— SOURCE EXTRACT —
▼

Starting work on this.

I'm currently planning to put most things under src/, i.e.:
{code}
src
  share
    schemas
    test
  doc
  java
    src
    test
    lib
  py
    src
    lib
  c
  c++
{code}

My preference is to create all artifacts in a top-level build/ directory, 
treating the src/ tree as read-only.  It makes bundling the sources into a 
release simpler, makes the "clean" target easier to implement, simplifies 
ignore file maintenance, etc.  On the other hand, we want each src subdirectory 
to be organized according to the norms of its language, using the build tools 
of that language, etc, which may or may not make this simple.

If we decide against this, then perhaps the top-level src/ directory should be 
elided.

The top-level build file should have the following targets:
 - test, runs tests for all languages, including interop tests
 - doc, builds all docs in build/doc
 - forrestdoc builds top-level docs in build/doc
 - package, creates in build/
   -- avro-src-X.Y.Z.tar.gz -- includes all sources
   -- avro-doc-X.Y.Z.tar.gz -- full, generated documentation
   -- avro-X.Y.Z.jar -- compiled java jar
   -- avro-tools-X.Y.Z.jar
   -- avro-c-X.Y.Z.tar.gz -- ready-to-build C
   -- avro-cpp-X.Y.Z.tar.gz -- ready-to-build C++
   -- etc.
 - clean
 
Each language should support the targets:
  - test to run all of its internal tests
  - gen-interop-data to generate test data files in 
build/test/interop/data/$lang
  - start-interop-daemon to start a daemon, recording the port in 
build/test/interop/daemons/$lang
  - doc to build its docs and install them in build/docs/$lang
  - package to post its generated release artifacts to build/release


> Each language Avro supports should be a separate package
> --------------------------------------------------------
>
>                 Key: AVRO-163
>                 URL: https://issues.apache.org/jira/browse/AVRO-163
>             Project: Avro
>          Issue Type: Improvement
>          Components: c, c++, java, python
>         Environment: We currently release Avro as a single monolithic tarball 
> with ant being used to build all the languages that Avro supports.
>            Reporter: Matt Massie
>            Assignee: Doug Cutting
>            Priority: Critical
>             Fix For: 1.3.0
>
>         Attachments: AVRO-163-cpp.patch, AVRO-163.patch, AVRO-163.patch
>
>   Original Estimate: 8h
>  Remaining Estimate: 8h
>
> *Build Issue*
> While ant is used for building Java projects, it is almost never used to 
> build python, c++ or c projects.  C and C++ projects are often managed using 
> autotools while Python uses setuptools.  Forcing these languages to use a 
> foreign build system ('ant') is suboptimal and will cause us headaches as we 
> move forward.
> *Release issue*
> Releasing a single monolithic package forces users of one language to 
> download binary and source for all languages.  For example, at this time the 
> Avro C distribution is only 384K in size (built using autotools 'make 
> distcheck' target).  People interested in using the C implementation would be 
> forced to download a large monolithic tarball (currently 3.8 MB) that 
> includes dozens of third-party jar files for the Java implementation.  
> Furthermore, C users would be forced to use 'ant' as the top-level build 
> tool.  This monolithic approach would also prevent us from submitting Avro 
> for inclusion in Linux distribution yum/apt repositories as RPM and Debian 
> packages.  It's important to allow C/C++ code to have a pristine release 
> tarball on which to base Debian and RPM packaging.
> *Solution*
> Create top-level directories: 'java', 'python', 'c++ ' , 'c', 'shared' and 
> 'release'.  Each language directory would contain the source for that 
> language and use the build system natural for that language, e.g. ant, 
> autotools, setuptools, gem, etc.  The 'shared' directory would have, for 
> example, common test schema and data files for interoperability testing 
> between each language.  A simple top-level bash script would call into each 
> language to build a release package, documentation, etc. into the 'release' 
> directory.  Each Avro release would then be compromised of package(s) for 
> each language Avro supports, e.g. avro-java-1.2.3.tar.gz, 
> pyavro-1.2.3.tar.gz, avro-c++-1.2.3.tar.gz and avro-c-1.2.3.tar.gz.  Later 
> on, we'll also likely have libavro-devel-1.2.3-1.x86_64.rpm too.

▲

[Dataset items]
▼

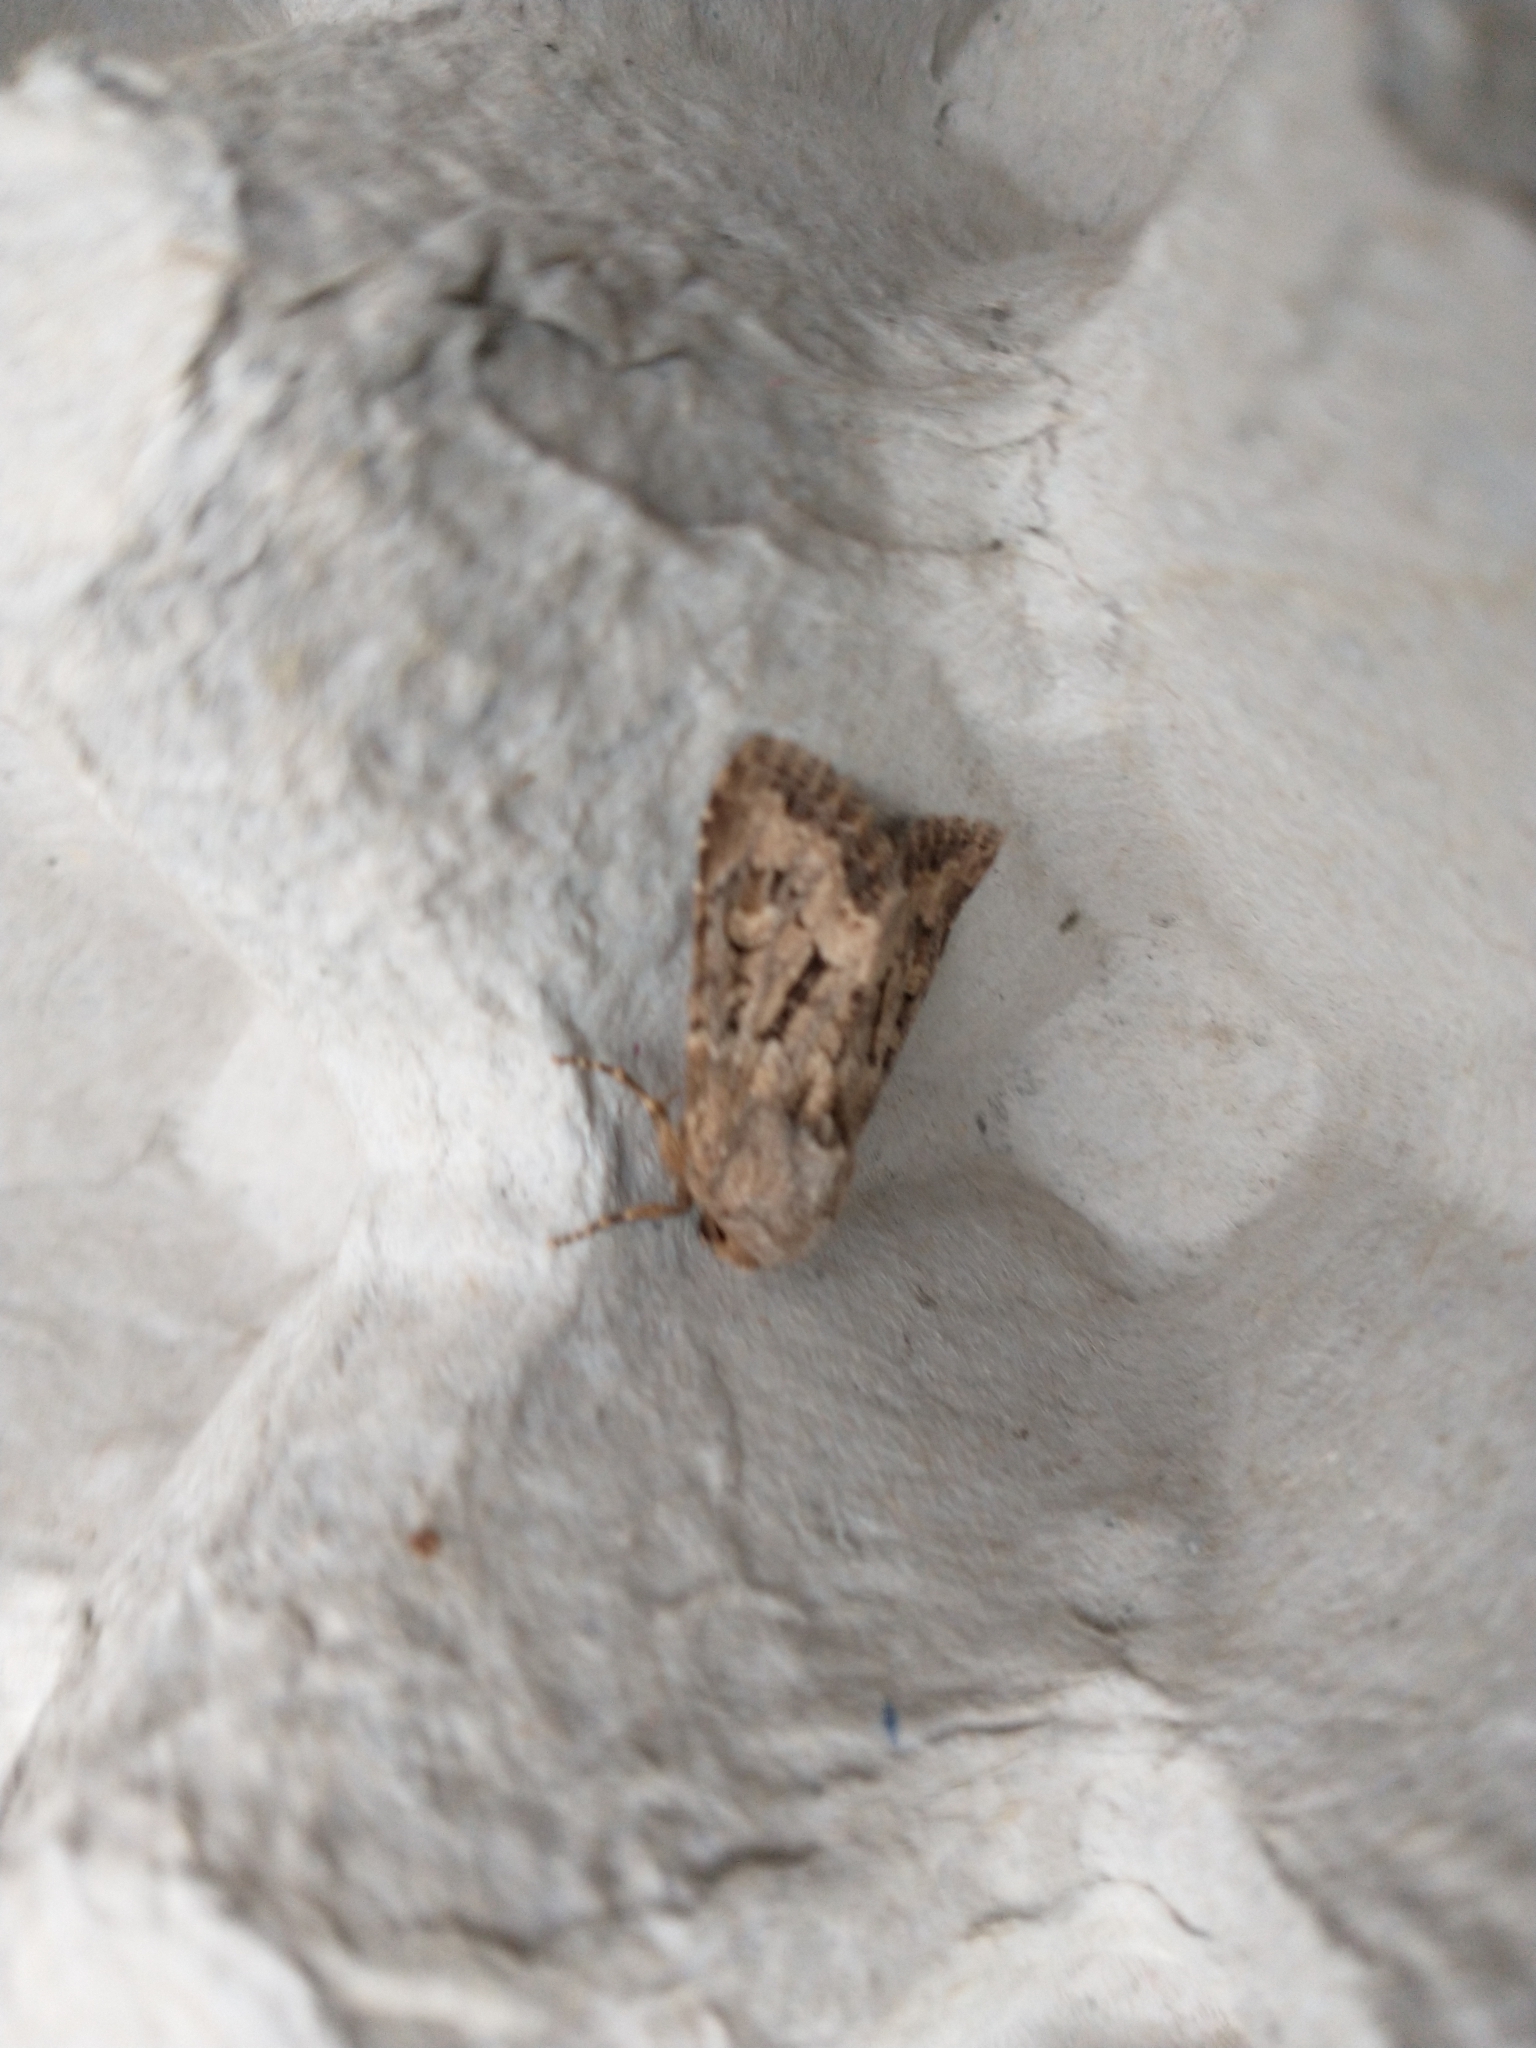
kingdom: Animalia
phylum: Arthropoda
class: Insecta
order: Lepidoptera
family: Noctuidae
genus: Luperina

▲
▼

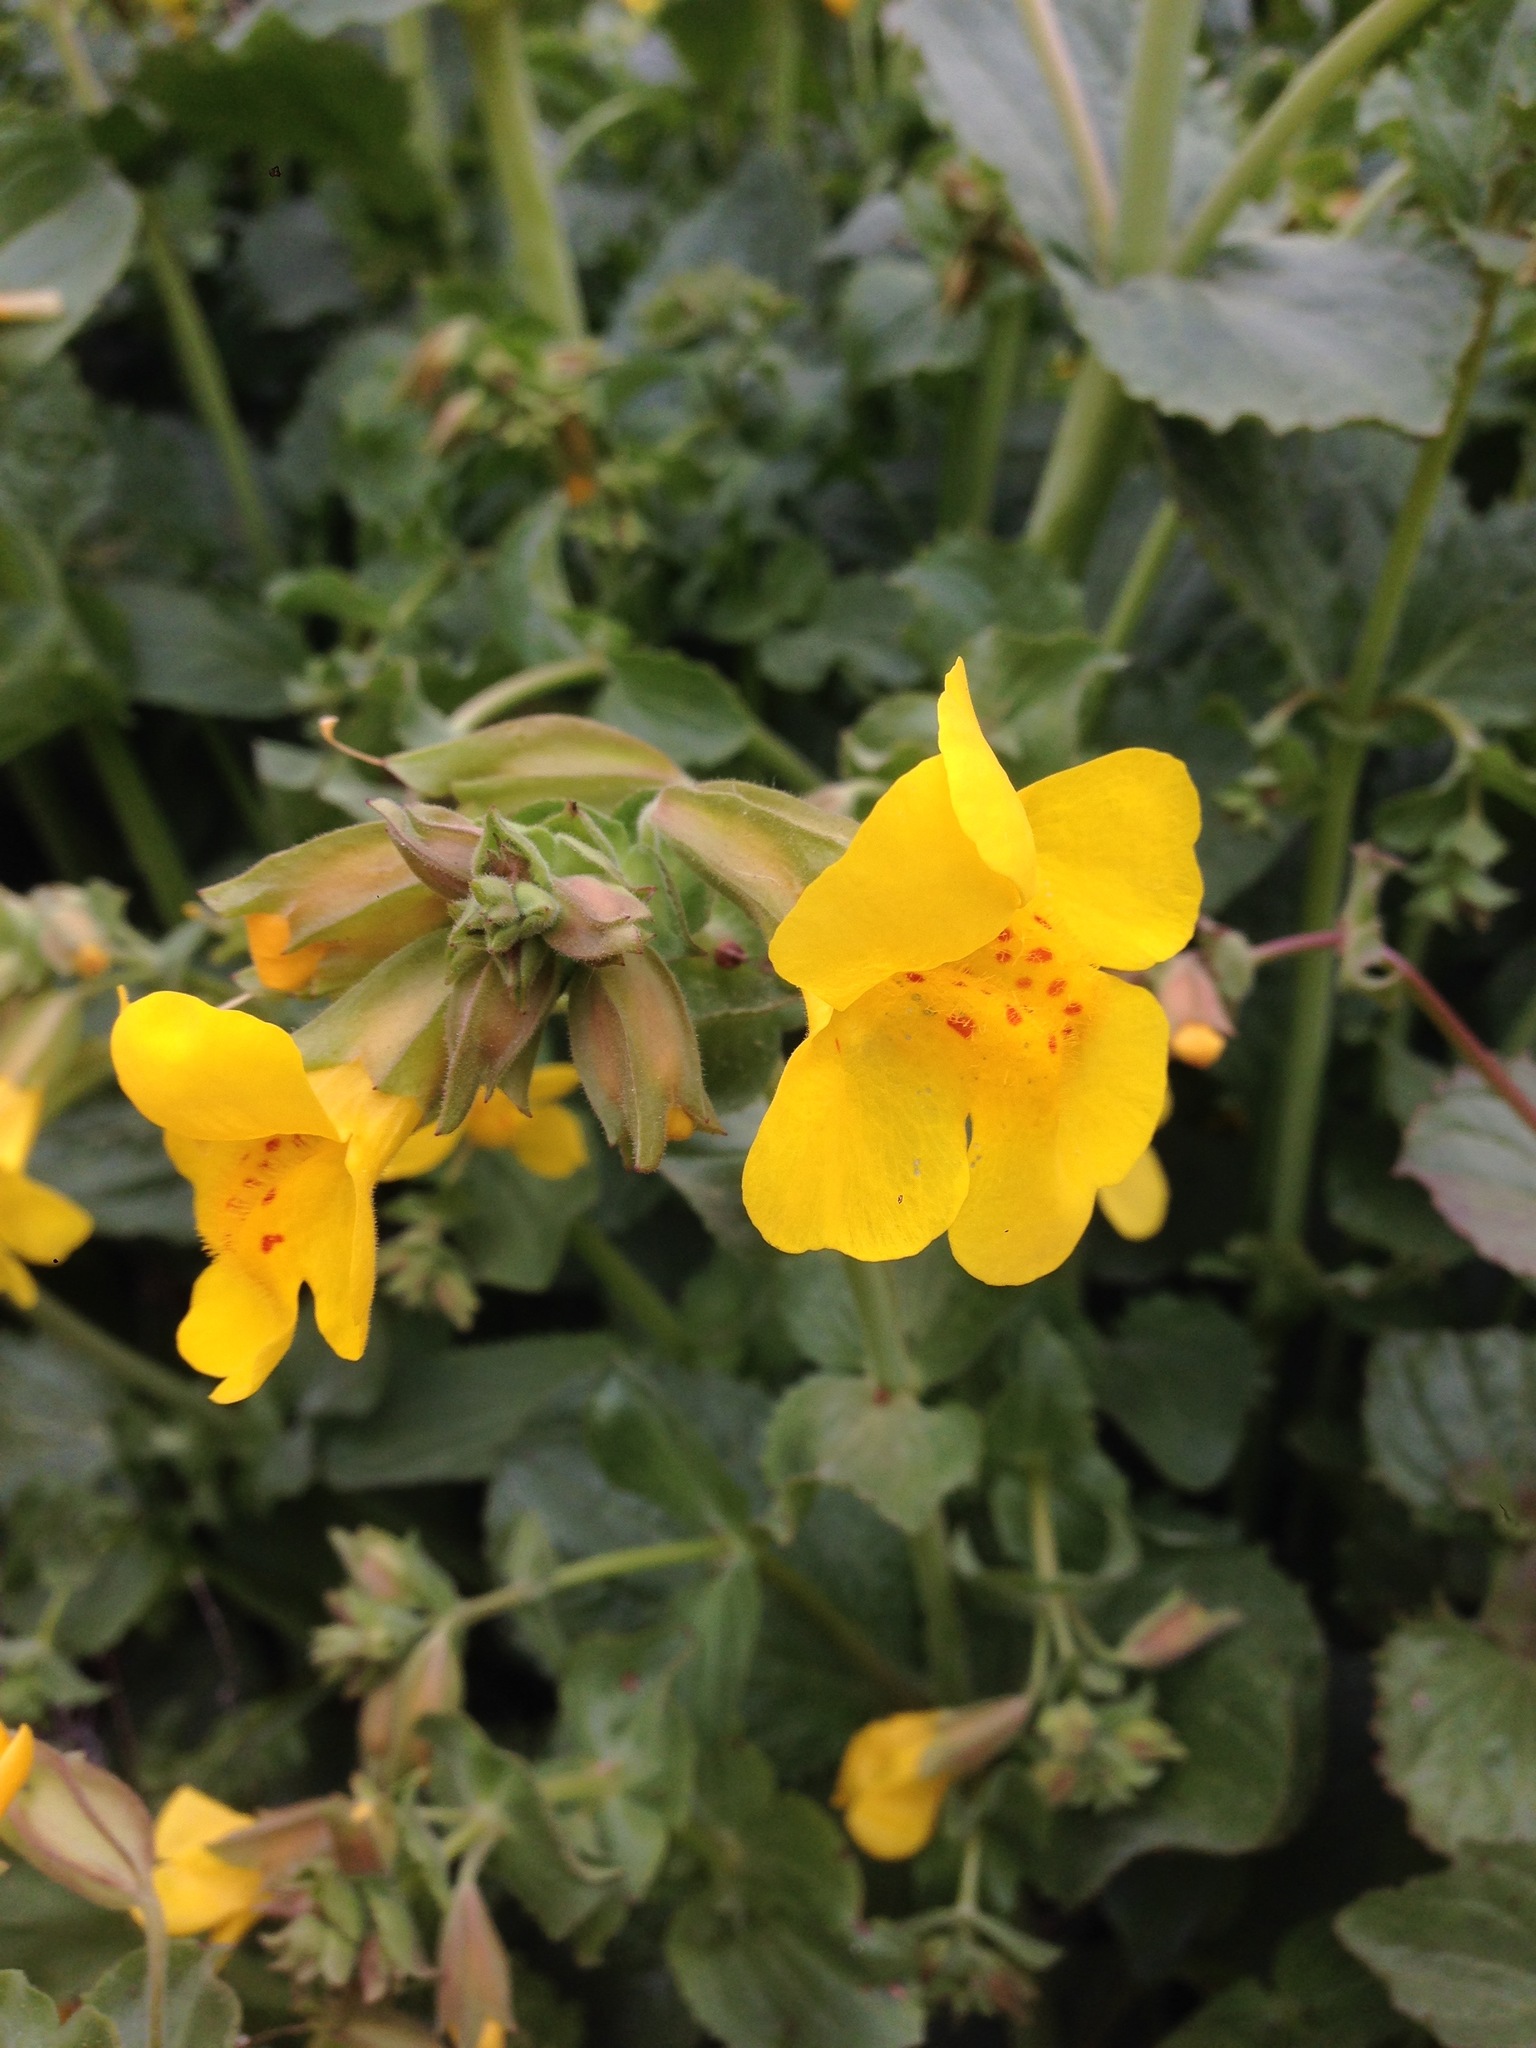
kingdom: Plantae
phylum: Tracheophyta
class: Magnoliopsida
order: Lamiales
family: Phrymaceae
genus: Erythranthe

▲

— EXERCISE INSTRUCTIONS —
[a] Translate this sentence from the Avro build proposal into Spanish: "If we decide against this, then perhaps the top-level src/ directory should be elided."
[b] According to the Avro build proposal, how large is the monolithic tarball that people interested in the C implementation would be forced to download?
[c] Please say whether each statement agrees with the Avro build proposal, answering yes or no and quoting the words that decide it: (i) Python uses setuptools. (ii) The issue's priority is Major. (iii) Each language's doc target installs its docs in build/release.

— RESULTS FOR THE EXERCISE —
[a] Si decidimos no hacerlo, entonces quizás se debería omitir el directorio src/ de nivel superior.

[b] Currently 3.8 MB.

[c]
(i) Yes: "Python uses setuptools"
(ii) No: "Priority: Critical"
(iii) No: "doc to build its docs and install them in build/docs/$lang"